SkillFlow: Efficient Skill and Code Transfer Through Communication in Adapting AI Agents
This addresses the challenge of adapting AI agents to new tasks with lower costs, though it appears incremental as it builds on existing modular and communication-based approaches.
The paper tackles the problem of AI agents needing to acquire new skills efficiently by introducing SkillFlow, a framework for ad-hoc skill and code transfer through communication, and demonstrates that it leads to a 24.8% gain in time and cost in a calendar scheduling application.

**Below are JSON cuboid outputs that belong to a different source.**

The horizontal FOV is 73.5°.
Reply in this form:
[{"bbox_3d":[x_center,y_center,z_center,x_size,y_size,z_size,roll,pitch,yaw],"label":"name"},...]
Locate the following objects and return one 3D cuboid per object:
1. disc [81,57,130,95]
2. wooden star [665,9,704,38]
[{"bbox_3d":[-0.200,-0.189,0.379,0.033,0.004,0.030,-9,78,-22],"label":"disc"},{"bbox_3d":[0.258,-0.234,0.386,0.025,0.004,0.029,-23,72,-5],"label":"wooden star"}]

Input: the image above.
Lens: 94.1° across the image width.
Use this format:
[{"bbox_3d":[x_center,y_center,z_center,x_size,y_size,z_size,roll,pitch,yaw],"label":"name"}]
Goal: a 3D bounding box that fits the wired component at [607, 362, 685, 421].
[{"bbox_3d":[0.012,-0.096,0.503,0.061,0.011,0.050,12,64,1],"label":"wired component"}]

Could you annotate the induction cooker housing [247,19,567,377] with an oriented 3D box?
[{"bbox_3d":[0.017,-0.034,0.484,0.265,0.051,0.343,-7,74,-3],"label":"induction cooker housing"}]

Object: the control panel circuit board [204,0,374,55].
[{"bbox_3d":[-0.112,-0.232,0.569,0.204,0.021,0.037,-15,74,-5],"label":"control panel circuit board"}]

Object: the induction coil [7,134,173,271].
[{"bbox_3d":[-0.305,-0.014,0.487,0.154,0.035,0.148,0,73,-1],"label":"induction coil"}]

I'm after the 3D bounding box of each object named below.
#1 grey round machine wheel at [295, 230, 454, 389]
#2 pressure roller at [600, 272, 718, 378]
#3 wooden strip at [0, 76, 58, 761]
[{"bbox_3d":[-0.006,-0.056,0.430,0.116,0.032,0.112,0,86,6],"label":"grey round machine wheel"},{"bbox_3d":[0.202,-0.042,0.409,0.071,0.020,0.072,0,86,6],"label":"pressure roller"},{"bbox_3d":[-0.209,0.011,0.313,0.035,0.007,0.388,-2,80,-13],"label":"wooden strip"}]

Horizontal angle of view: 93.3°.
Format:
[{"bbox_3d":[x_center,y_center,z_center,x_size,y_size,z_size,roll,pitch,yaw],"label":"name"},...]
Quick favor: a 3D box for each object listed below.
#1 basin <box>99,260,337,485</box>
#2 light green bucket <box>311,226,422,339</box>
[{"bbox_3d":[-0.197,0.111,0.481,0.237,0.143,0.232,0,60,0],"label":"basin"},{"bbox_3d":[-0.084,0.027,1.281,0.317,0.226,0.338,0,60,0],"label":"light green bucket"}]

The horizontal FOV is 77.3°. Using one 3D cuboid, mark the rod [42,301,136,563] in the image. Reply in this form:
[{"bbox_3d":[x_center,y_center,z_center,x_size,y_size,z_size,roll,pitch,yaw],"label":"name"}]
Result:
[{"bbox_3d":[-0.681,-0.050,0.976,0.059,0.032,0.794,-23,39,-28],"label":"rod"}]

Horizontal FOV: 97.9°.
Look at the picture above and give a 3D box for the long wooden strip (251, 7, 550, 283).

AI agents are autonomous systems that can execute specific tasks based on predefined programming. Here, we present SkillFlow, a modular, technology-agnostic framework that allows agents to expand their functionality in an ad-hoc fashion by acquiring new skills from their environment or other agents. We present a theoretical model that examines under which conditions this framework would be beneficial, and we then explore SkillFlow's ability to accelerate task completion and lead to lower cumulative costs in a real-world application, namely scheduling agents for calendar events. We demonstrate that within a few iterations, SkillFlow leads to considerable (24.8%, p-value = $6.4\times10^{-3}$) gains in time and cost, especially when the communication cost is high. Finally, we draw analogies from well-studied biological systems and compare this framework to that of lateral gene transfer, a significant process of adaptation and evolution in novel environments.